Evade dai domiciliari. Si riaprono le porte del carcere per lo spacciatore della Gardenia

Nella mattinata di sabato, 13 febbraio, si sono riaperte le porte del carcere per Tommaso Vena, il sessantenne spacciatore che riforniva i ragazzi del quartiere Gardenia. Vena, arrestato per detenzione e spaccio di sostanze stupefacenti a giugno dello scorso anno dagli Agenti del nucleo antidroga della Polizia Municipale di Reggio Emilia, era stato condannato a quasi un anno di arresti domiciliari. Nonostante avesse evitato il regime carcerario, l'uomo ha cercato di eludere le prescrizioni del tribunale reggiano e, per ben quattro volte da giugno ad oggi, non si è fatto trovare in casa in casa durante i controlli effettuati dagli Agenti della Municipale. Quattro mancanze che sono costate al pluripregiudicato la revoca degli arresti domiciliari e gli hanno riaperto le porte della Pulce. Vena, originario del materese, da anni attivo sulla scena dello spaccio reggiano, era stato arrestato nel giugno del 2015 perché trovato in possesso di undici palline di cocaina pronte alla vendita, sostanza da taglio, bilancini di precisione e contanti. La cocaina, ritrovata in un pacchetto di sigarette all'interno della cantina dell'appartamento di via dall'Aglio, veniva smerciata utilizzando proprio l'abitazione come base per l'attività illecita.
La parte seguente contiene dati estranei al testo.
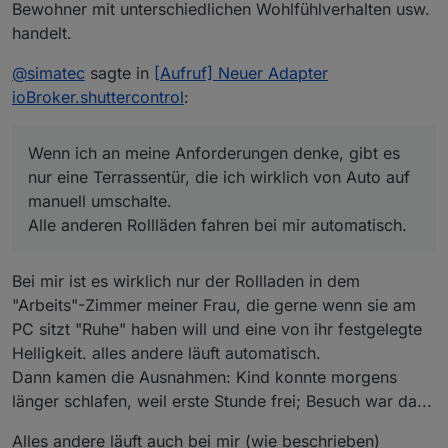
Bewohner mit unterschiedlichen Wohlfühlverhalten usw.
handelt.
@
simatec
sagte in
[Aufruf] Neuer Adapter
ioBroker.shuttercontrol
:
Wenn ich an meine Anforderungen denke, gibt es
nur eine Terrassentür, die ich wirklich von Auto auf
manuell umschalte.
Alle anderen Rollläden fahren bei mir automatisch.
Bei mir ist es wirklich nur der Rollladen in dem
"Arbeits"-Zimmer meiner Frau, die gerne wenn sie am
PC sitzt "Ruhe" haben will und eine von ihr festgelegte
Helligkeit. alles andere läuft automatisch.
Dann kamen die Ausnahmen: Kind konnte morgens
länger schlafen, weil erste Stunde frei; Besuch war da...
Alles andere läuft auch bei mir (wie beschrieben)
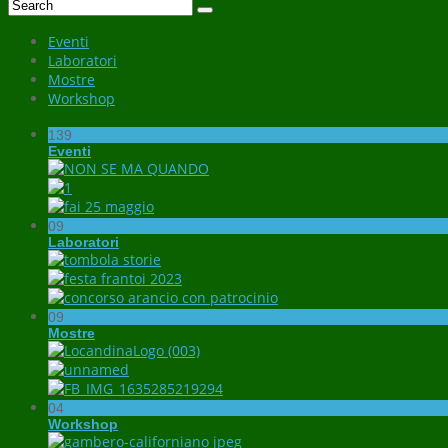
Eventi
Laboratori
Mostre
Workshop
139
Eventi
09
Laboratori
09
Mostre
04
Workshop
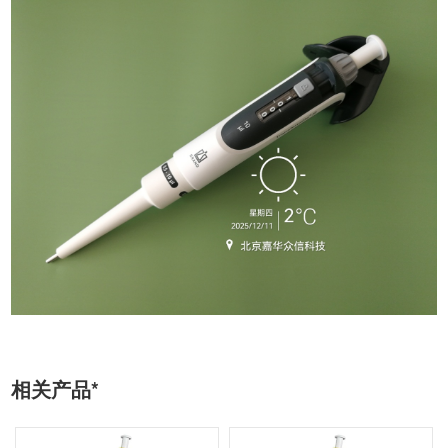
相关产品*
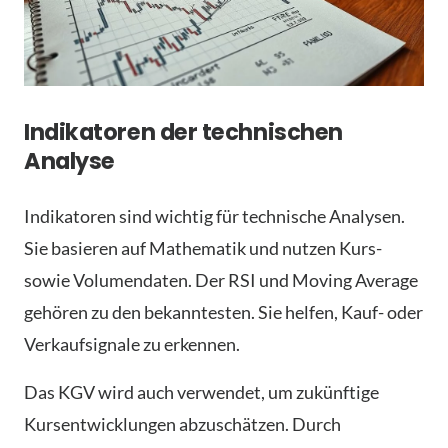
Indikatoren der technischen
Analyse
Indikatoren sind wichtig für technische Analysen.
Sie basieren auf Mathematik und nutzen Kurs-
sowie Volumendaten. Der RSI und Moving Average
gehören zu den bekanntesten. Sie helfen, Kauf- oder
Verkaufsignale zu erkennen.
Das KGV wird auch verwendet, um zukünftige
Kursentwicklungen abzuschätzen. Durch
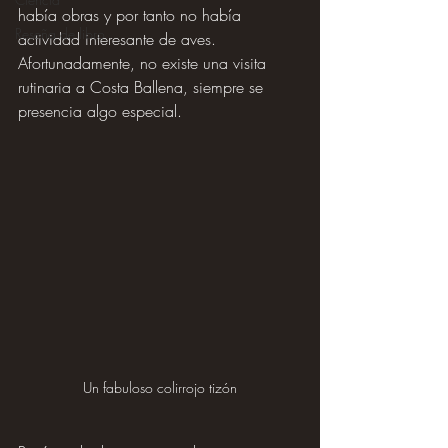
había obras y por tanto no había 
Reseña de libro
actividad interesante de aves. 
Afortunadamente, no existe una visita 
rutinaria a Costa Ballena, siempre se 
presencia algo especial.
Un fabuloso colirrojo tizón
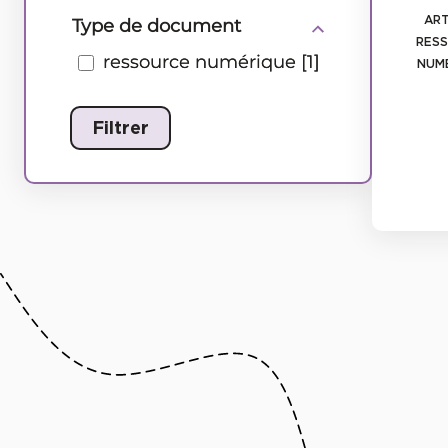
ART
RES
NUM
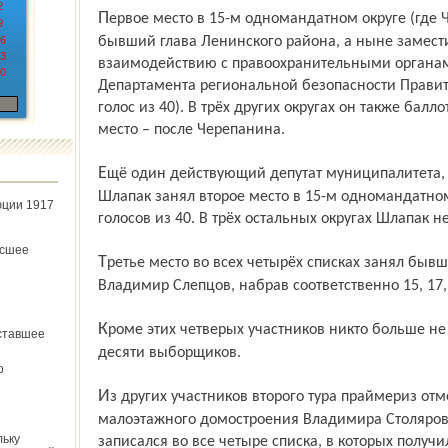
2
Первое место в 15-м одномандатном округе (где Черепанин не выдвигался) занял
9
6
бывший глава Ленинского района, а ныне замести
3
взаимодействию с правоохранительными органа
0
Департамента региональной безопасности Правит
голос из 40). В трёх других округах он также балл
место – после Черепанина.
Ещё один действующий депутат муниципалитета, директор ООО «Дикон» Константин
Шлапак занял второе место в 15-м одномандатном 
юции 1917
голосов из 40. В трёх остальных округах Шлапак н
ёсшее
Третье место во всех четырёх списках занял бывший первый заместитель мэра
Владимир Слепцов, набрав соответственно 15, 17,
Кроме этих четверых участников никто больше не смог заручиться поддержкой более
ставшее
десяти выборщиков.
о
Из других участников второго тура праймериз отметим председателя Ассоциации
малоэтажного домостроения Владимира Столярова.
льку
записался во все четыре списка, в которых получил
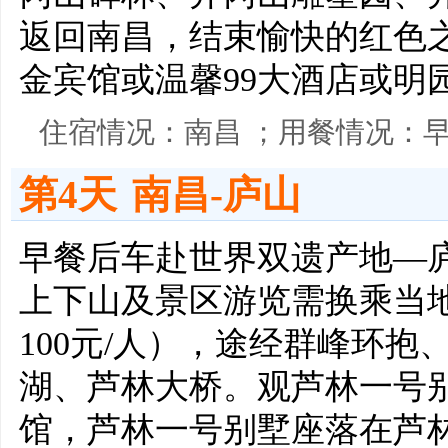
返回南昌，结束愉快的红色
金宾馆或温馨99大酒店或明
住宿情况：南昌 ；用餐情况：
第4天
南昌-庐山
早餐后车赴世界双遗产地—庐
上下山及景区游览需换乘当
100元/人），途经群峰环抱
湖、芦林大桥。观芦林一号别
馆，芦林一号别墅座落在芦林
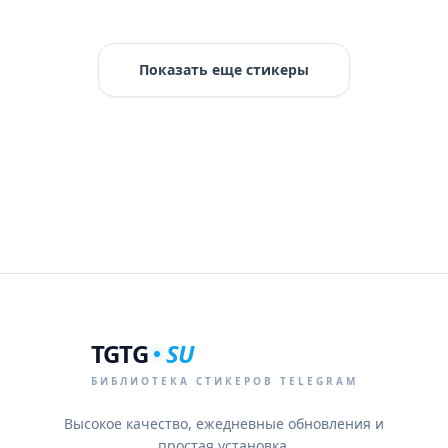
Показать еще стикеры
TGTG
SU
БИБЛИОТЕКА СТИКЕРОВ TELEGRAM
Высокое качество, ежедневные обновления и
простая установка.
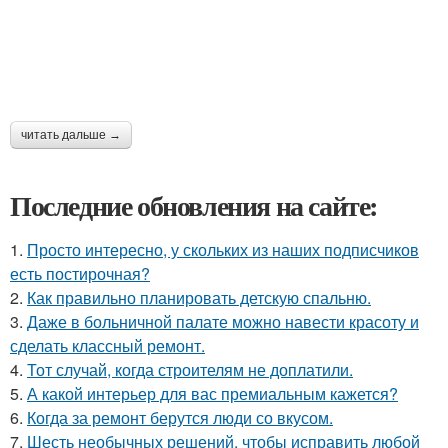
читать дальше →
Последние обновления на сайте:
1.
Просто интересно, у скольких из наших подписчиков
есть постирочная?
2.
Как правильно планировать детскую спальню.
3.
Даже в больничной палате можно навести красоту и
сделать классный ремонт.
4.
Тот случай, когда строителям не доплатили.
5.
А какой интерьер для вас премиальным кажется?
6.
Когда за ремонт берутся люди со вкусом.
7.
Шесть необычных решений, чтобы исправить любой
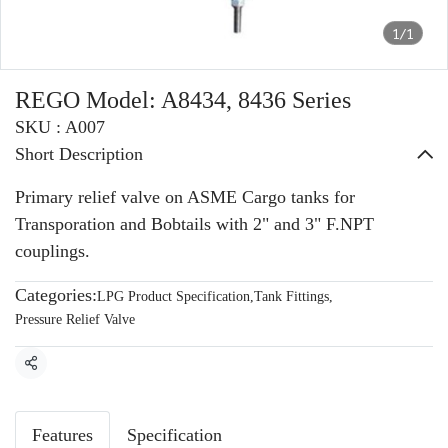
1/1
REGO Model: A8434, 8436 Series
SKU : A007
Short Description
Primary relief valve on ASME Cargo tanks for
Transporation and Bobtails with 2" and 3" F.NPT
couplings.
Categories:
LPG Product Specification
,
Tank Fittings
,
Pressure Relief Valve
Share
Features
Specification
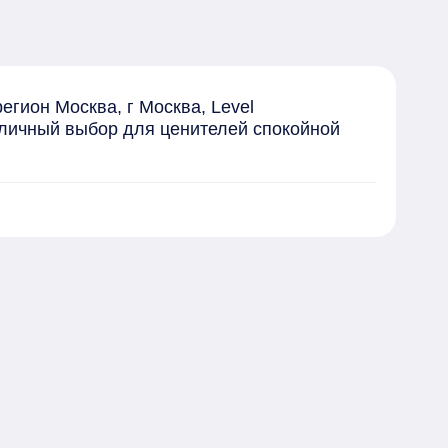
гион Москва, г Москва, Level 
тличный выбор для ценителей спокойной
L'azione investigativa del nucleo antidroga della Municipale aveva preso le mosse dalle numerose segnalazioni arrivate al Comando. Il continuo via vai di ragazzi dall'appartamento di via Dall'Aglio, infatti, aveva destato sospetti e allarme tra gli abitanti della Gardenia, quartiere reggiano popolato da scuole e da numerosi studenti che transitano tra la stazione degli autobus e la fermata del treno.